Richard Galliano è uno dei più grandi ed eclettici fisarmonicisti di tutti i tempi, capace di spaziare in ogni genere musicale. Partito dalla classica e approdato al jazz come in un sogno, Galliano è l’unico fisarmonicista a registrare con la famosa etichetta tedesca Deutsche Grammophon.

Il momento topico del concerto del 25 luglio sarà l’esecuzione del brano originale Jade, scritto da Richard Galliano su commissione ERF, che il grande maestro ha voluto dedicare a Massimo Mercelli, e che ha così descritto: “Dedicato al mio caro amico Massimo Mercelli, magnifico concertista flautista, ‘Jade Concerto’ è un pezzo che ho scritto pensando alla volubilità del flauto, al virtuosismo e al suono affascinante di Massimo Mercelli. Il primo movimento è, possiamo dire, un valzer “New Musette” tinto di jazz e di swing. Il secondo movimento, una pavana che esplora il suono soave del flauto basso e l’evocazione poetica di una malinconica melodia parigina con uno sfondo di vedute di Parigi: Montmartre, le rive della Senna. Per quanto riguarda il terzo movimento, un movimento perpetuo alla maniera di un chorinho brasiliano che usa tutto il virtuosismo, il ritmo, tutti i possibili dialoghi tra il flauto e l’insieme di archi. “Jade Concerto” è un’ode alla gioia di vivere, all’allegria, alla felicità.
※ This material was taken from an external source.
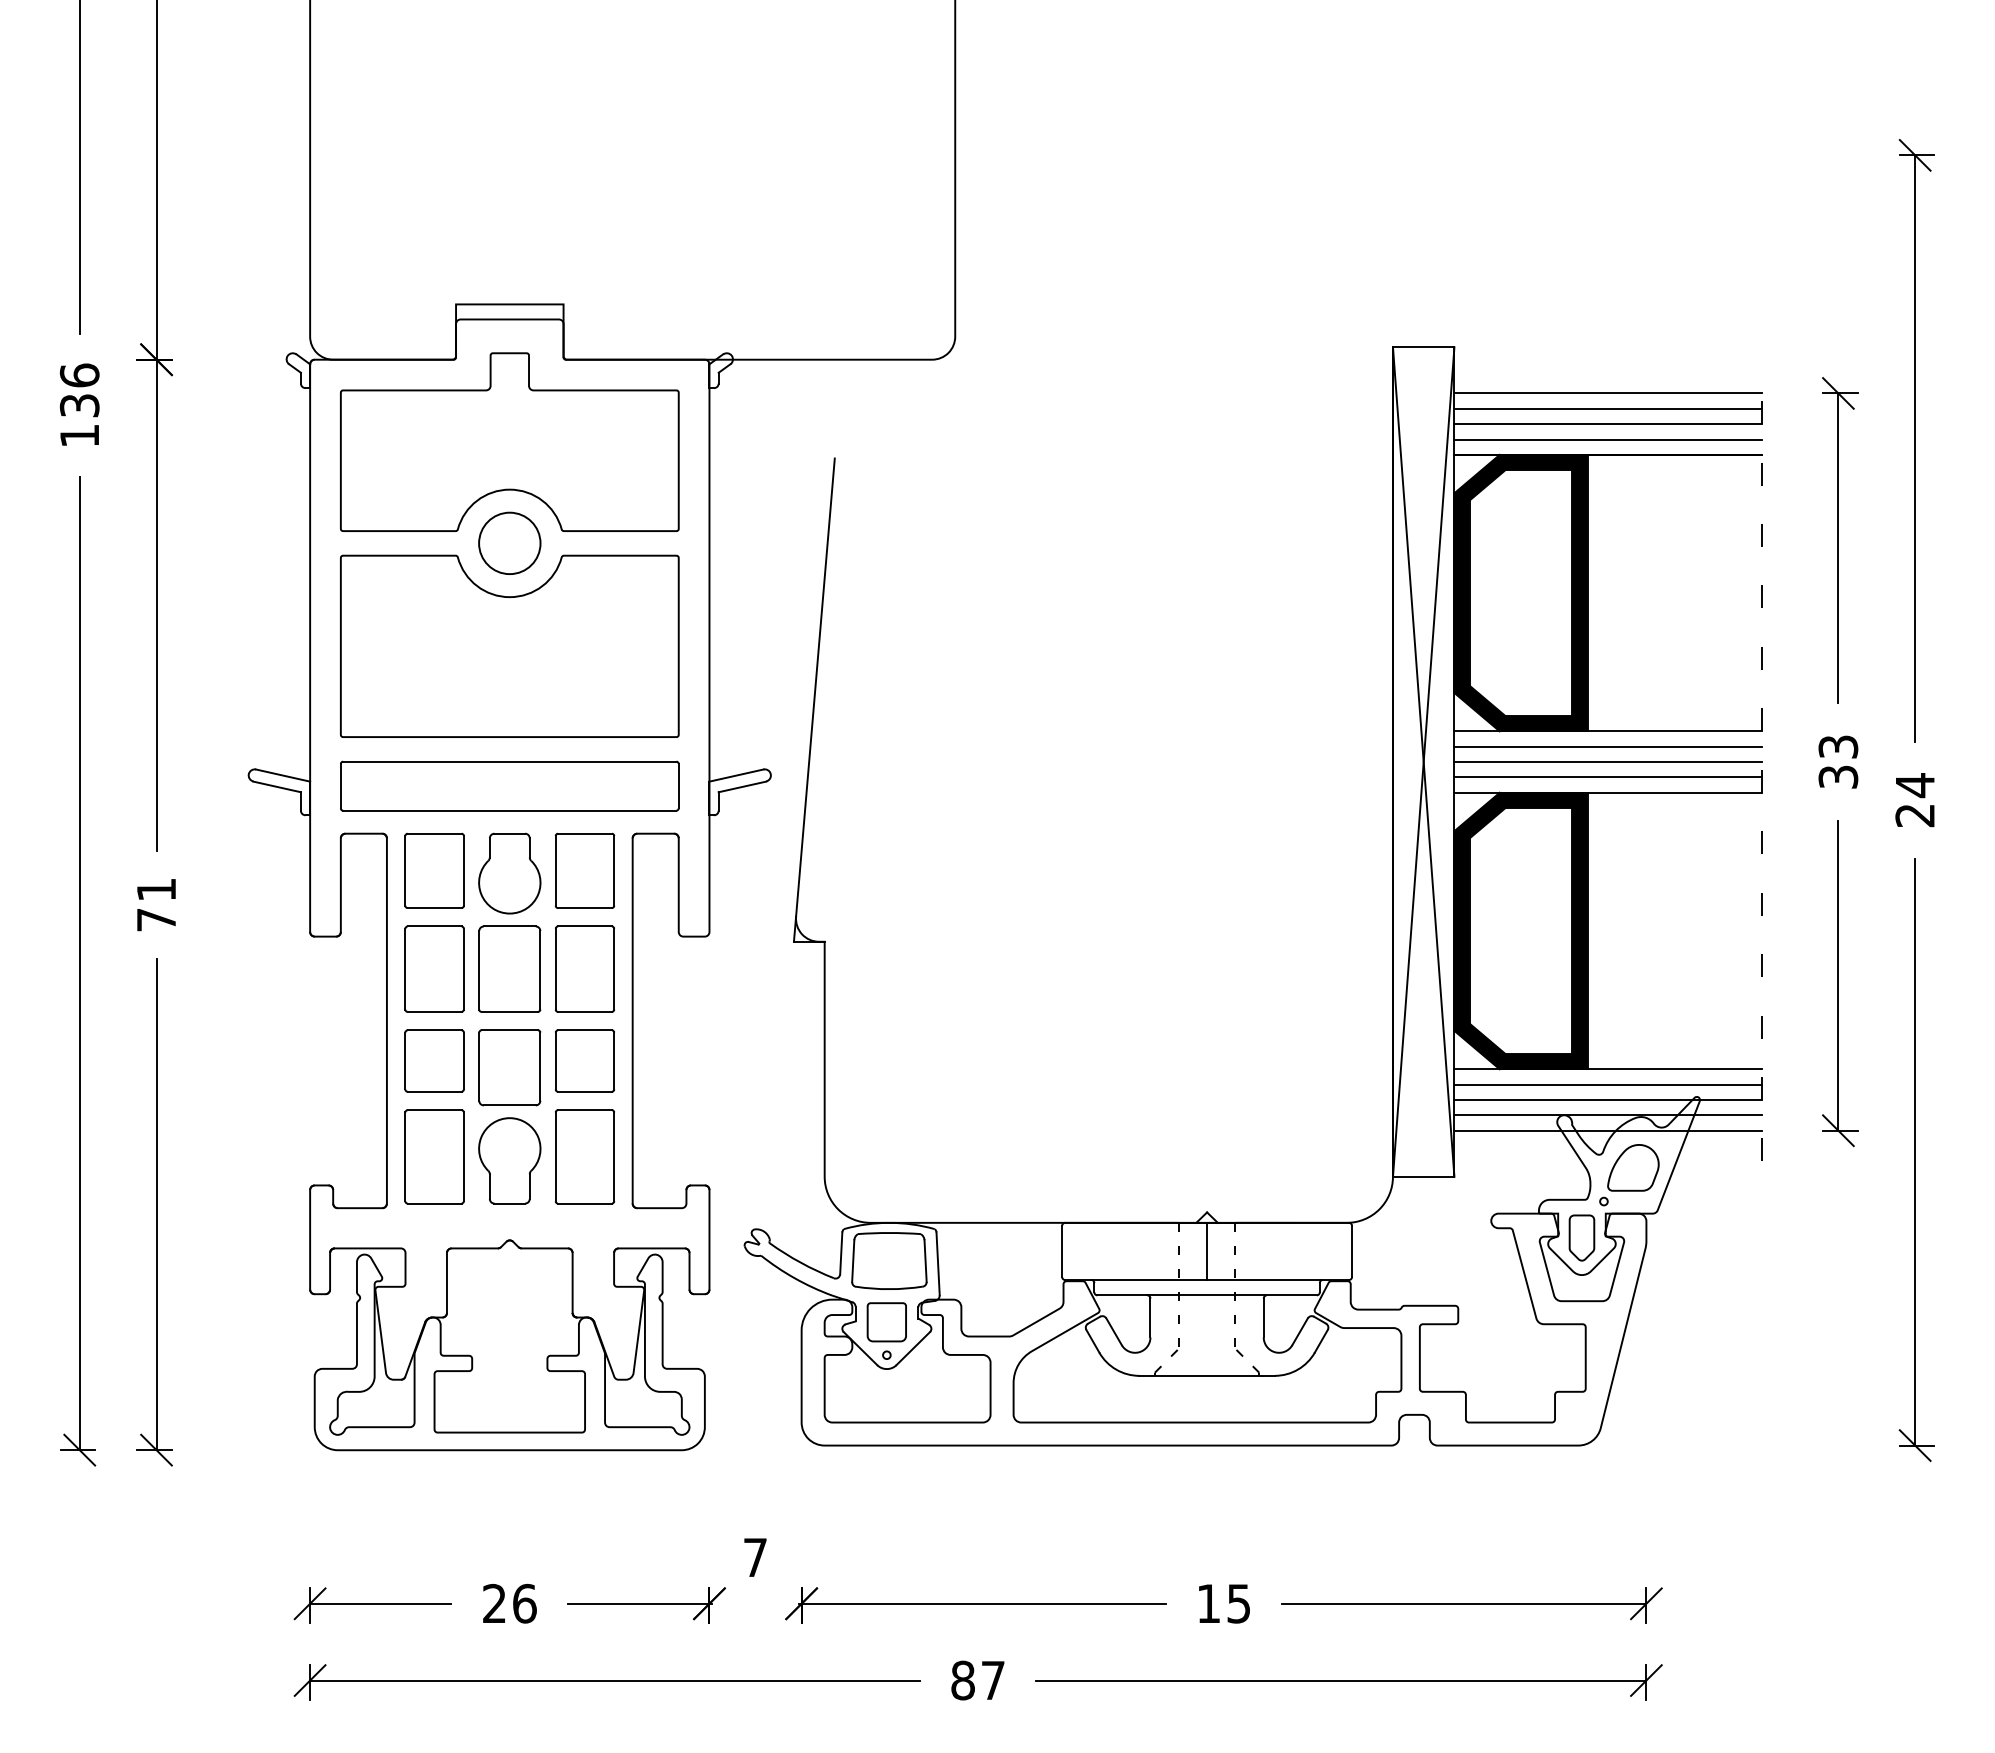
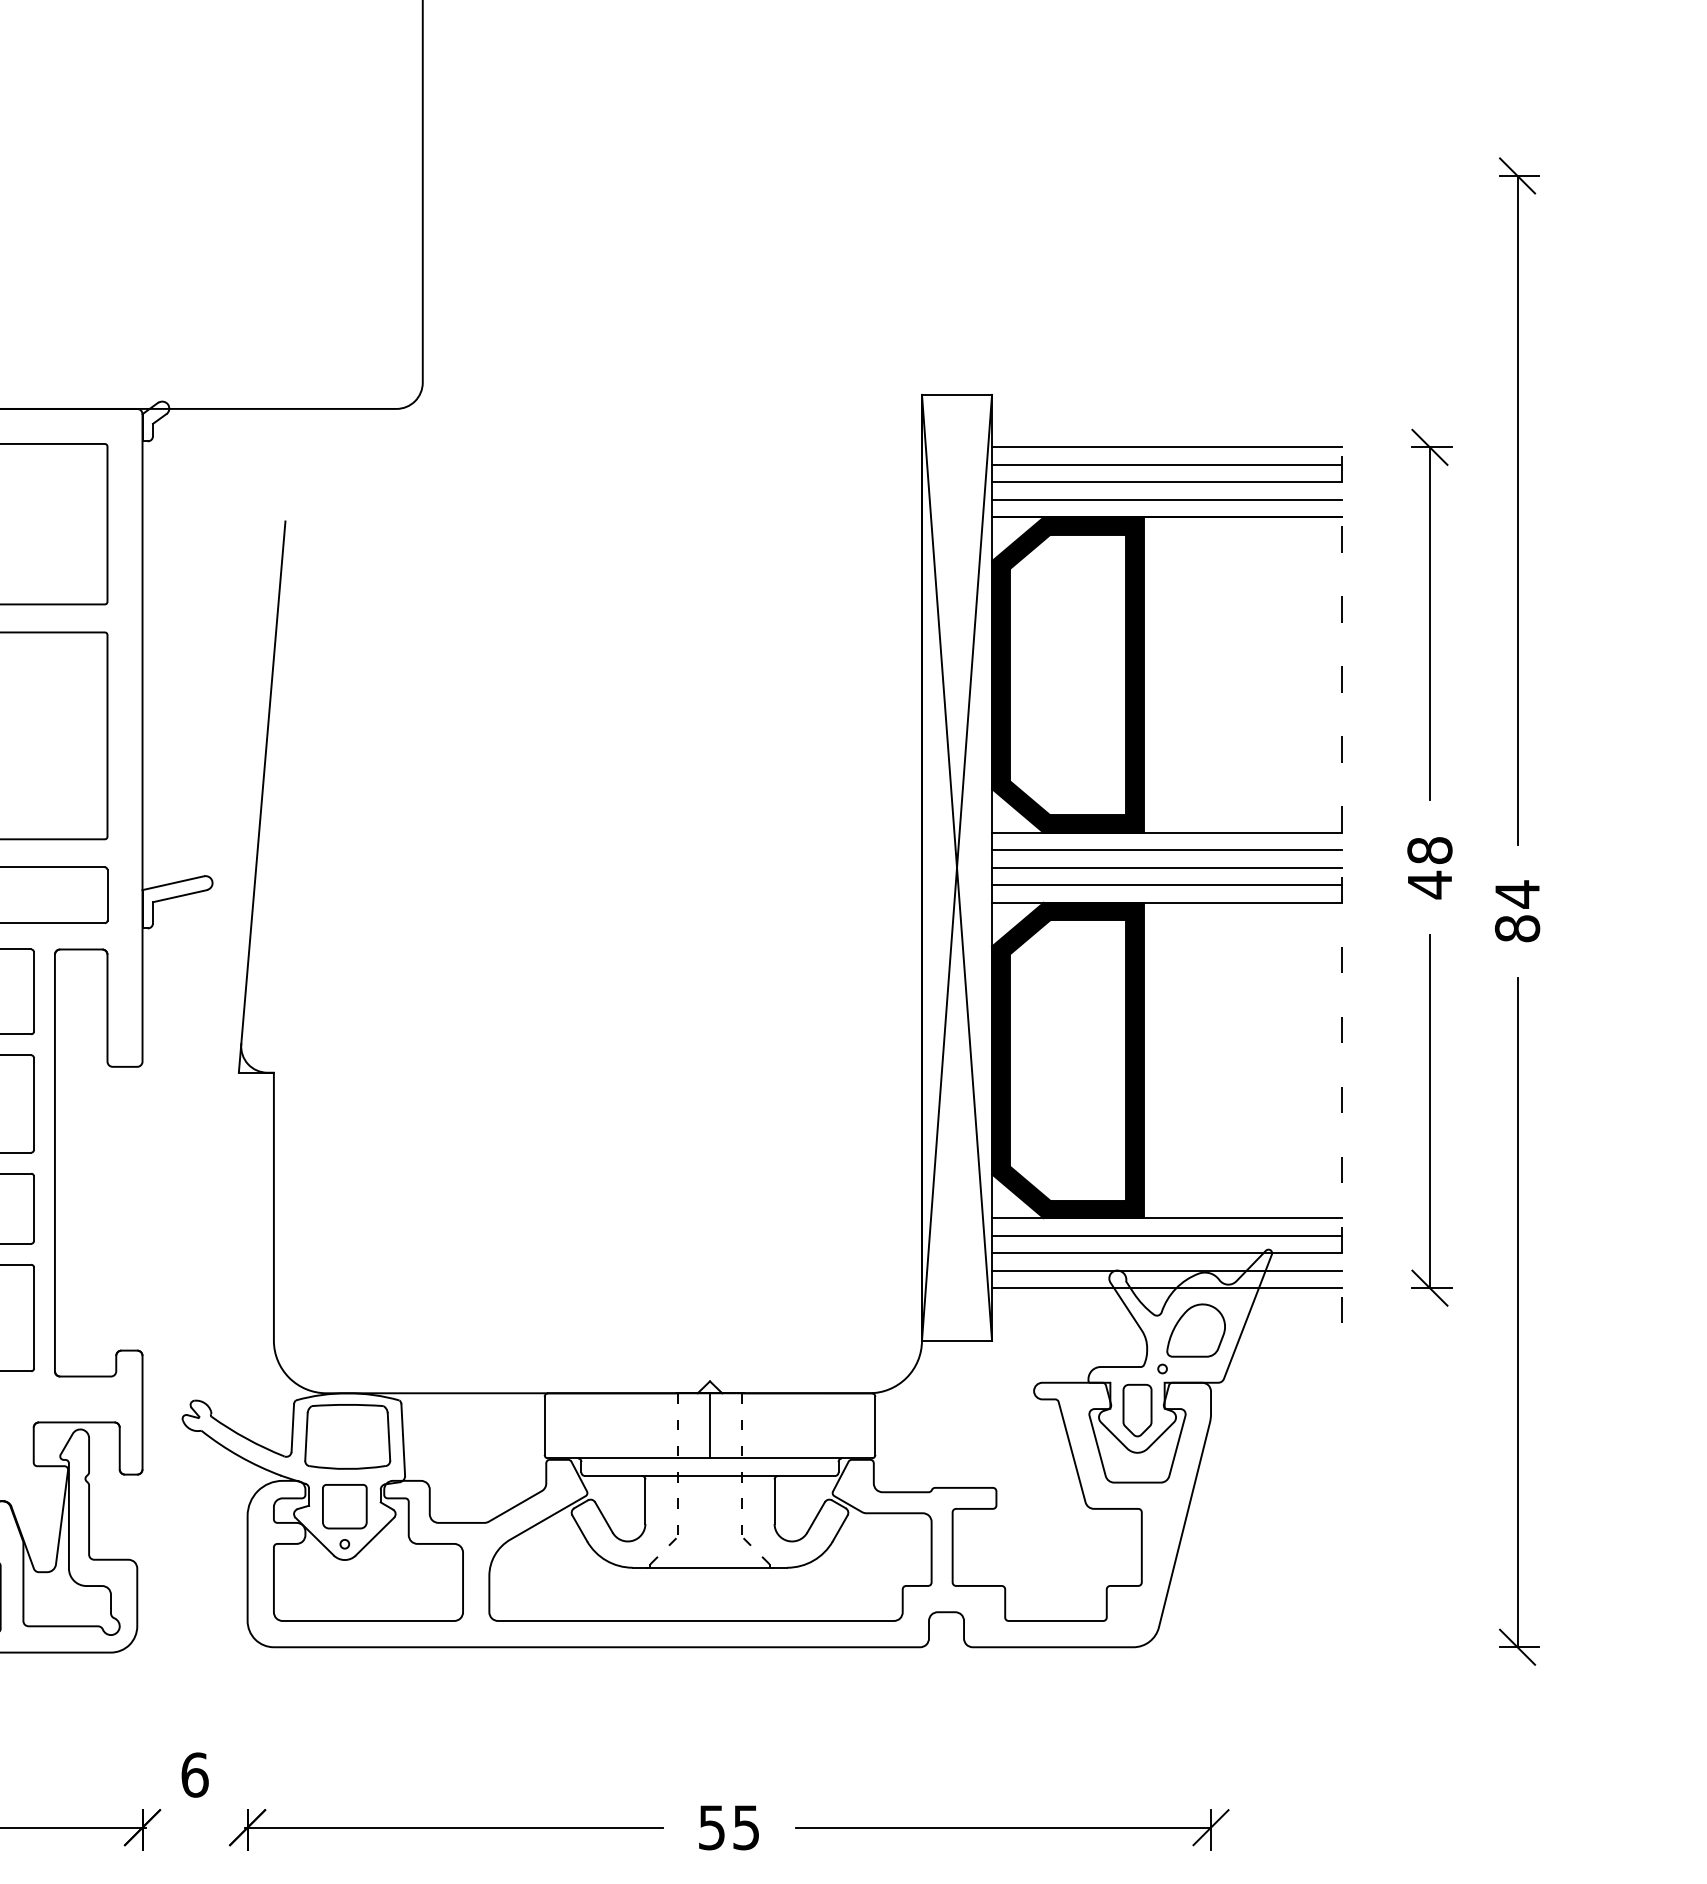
text: (1838, 762) -> (1430, 868), 33 -> 48
text: (1915, 815) -> (1517, 928), 24 -> 84
text: (755, 1557) -> (195, 1774), 7 -> 6
text: (1208, 1603) -> (711, 1827), 15 -> 55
Il video qui caricato, mostra il terzo movimento del nuovo brano Jade per flauto e archi, ispirato al Choro (musica tradizionale brasiliana). Il concerto che prevede la sola presenza del flauto di Mercelli, lo vede, invece, qui insieme a Galliano, che ha deciso di partecipare come accompagnamento alla parte solistica del flauto, in virtù della sintonia che lo lega al flautista imolese.